L’altra specie che partecipa alla formazione del consorzio forestale è il cerro, che caratterizza maggiormente le aree a margine della Riserva. Nelle esposizioni più fresche, all’abete si associa il faggio. A queste specie si aggiungono il carpino bianco, l’acero campestre, l’olmo campestre, il frassino maggiore. Nel sottobosco rigoglioso si trovano il biancospino, l’agrifoglio, il prugnolo e il nocciolo.
Nelle radure e lungo i margini sono frequenti i meli, i peri selvatici, i sorbi e fra i cespugli la rosa canina e il pruno selvatico.
Numerose sono le specie animali presenti: caprioli, lepri, tassi, martore, donnole, faine, volpi, scoiattoli e gatti selvatici. Numericamente abbondante è il cinghiale, la cui presenza è messa in evidenza anche dagli insogli rinvenibili in alcune aree della foresta e dai numerosi fusti scortecciati di abete bianco sui quali l’animale va a grattarsi. Lo stato di conservazione delle cenosi forestali ha consentito anche al lupo di frequentare questi luoghi. Le specie che maggiormente caratterizzano l’avifauna presente sono invece il falco pellegrino, l’ortolano, il falco pecchiaiolo, il nibbio reale, la balia dal collare, il biancone, l’averla piccola e la poiana.
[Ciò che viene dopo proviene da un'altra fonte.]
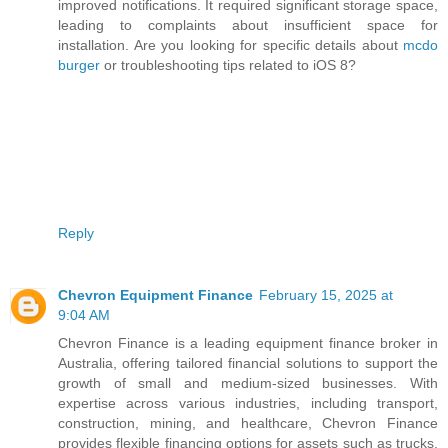
improved notifications. It required significant storage space,
leading to complaints about insufficient space for
installation. Are you looking for specific details about
mcdo
burger
or troubleshooting tips related to iOS 8?
Reply
Chevron Equipment Finance
February 15, 2025 at
9:04 AM
Chevron Finance is a leading equipment finance broker in
Australia, offering tailored financial solutions to support the
growth of small and medium-sized businesses. With
expertise across various industries, including transport,
construction, mining, and healthcare, Chevron Finance
provides flexible financing options for assets such as trucks,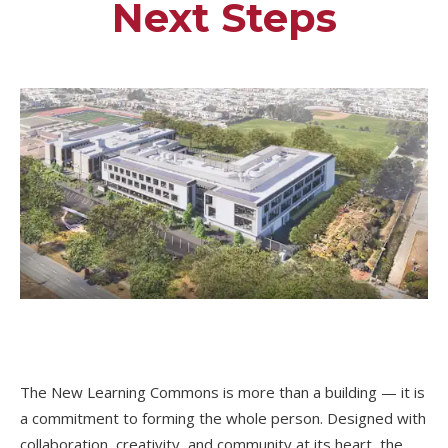
Next Steps
The New Learning Commons is more than a building — it is
a commitment to forming the whole person. Designed with
collaboration, creativity, and community at its heart, the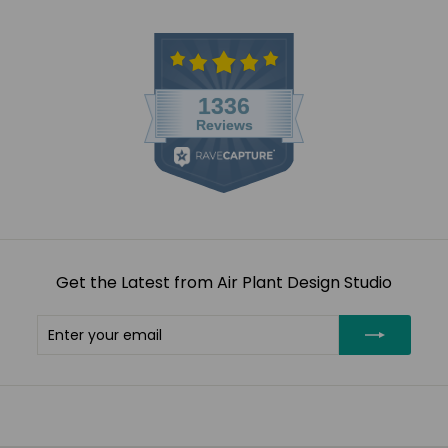
Get the Latest from Air Plant Design Studio
Enter
Subscribe
your
email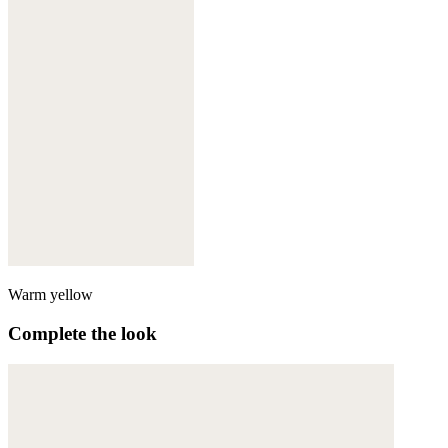
Warm yellow
Complete the look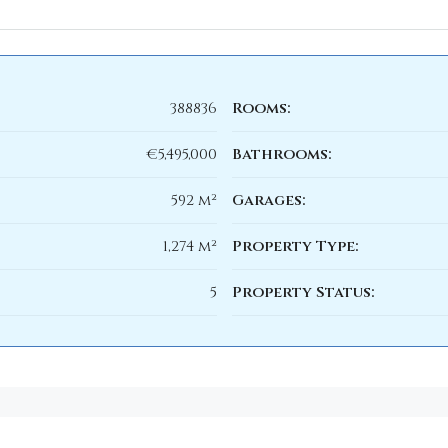
388836
Rooms:
€5,495,000
Bathrooms:
592 m²
Garages:
1,274 m²
Property Type:
5
Property Status: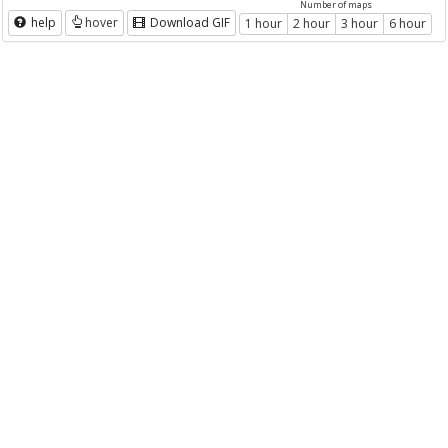
Number of maps
help
hover
Download GIF
1 hour
2 hour
3 hour
6 hour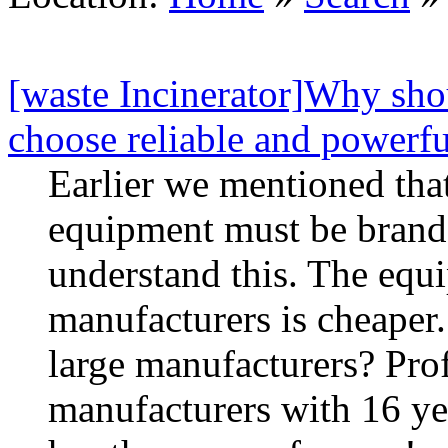
[waste Incinerator]Why sho
choose reliable and powerfu
Earlier we mentioned that
equipment must be brand
understand this. The equ
manufacturers is cheaper
large manufacturers? Prof
manufacturers with 16 ye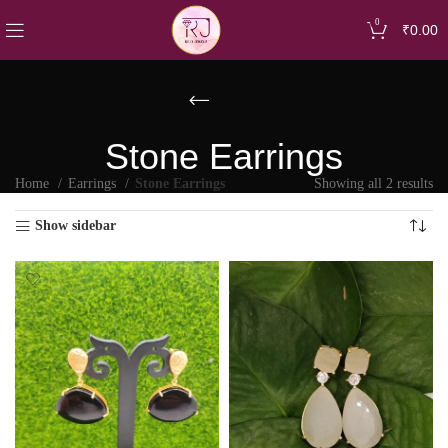
0
₹
0.00
Stone Earrings
Home
Earrings
Stone Earrings
Showing all 2 results
Show sidebar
Tra gli invertebrati meritano di essere segnalati Cerambix cerdo, Rosalia alpina ,Callimorpha quadripuncta e Eriogaster catax.Negli ambienti umidi è segnalata la presenza della salamandrina terdigitata.
Nel fiume Trigno vive il gambero di fiume (Austropotamobius pallipes).

Informazioni aggiuntive

Sono presenti diversi sentieri. Quello qui indicato e’ il Sentiero del Faione. Prende il nome dal faggio secolare, Re Faione, che si incontra lungo il percorso.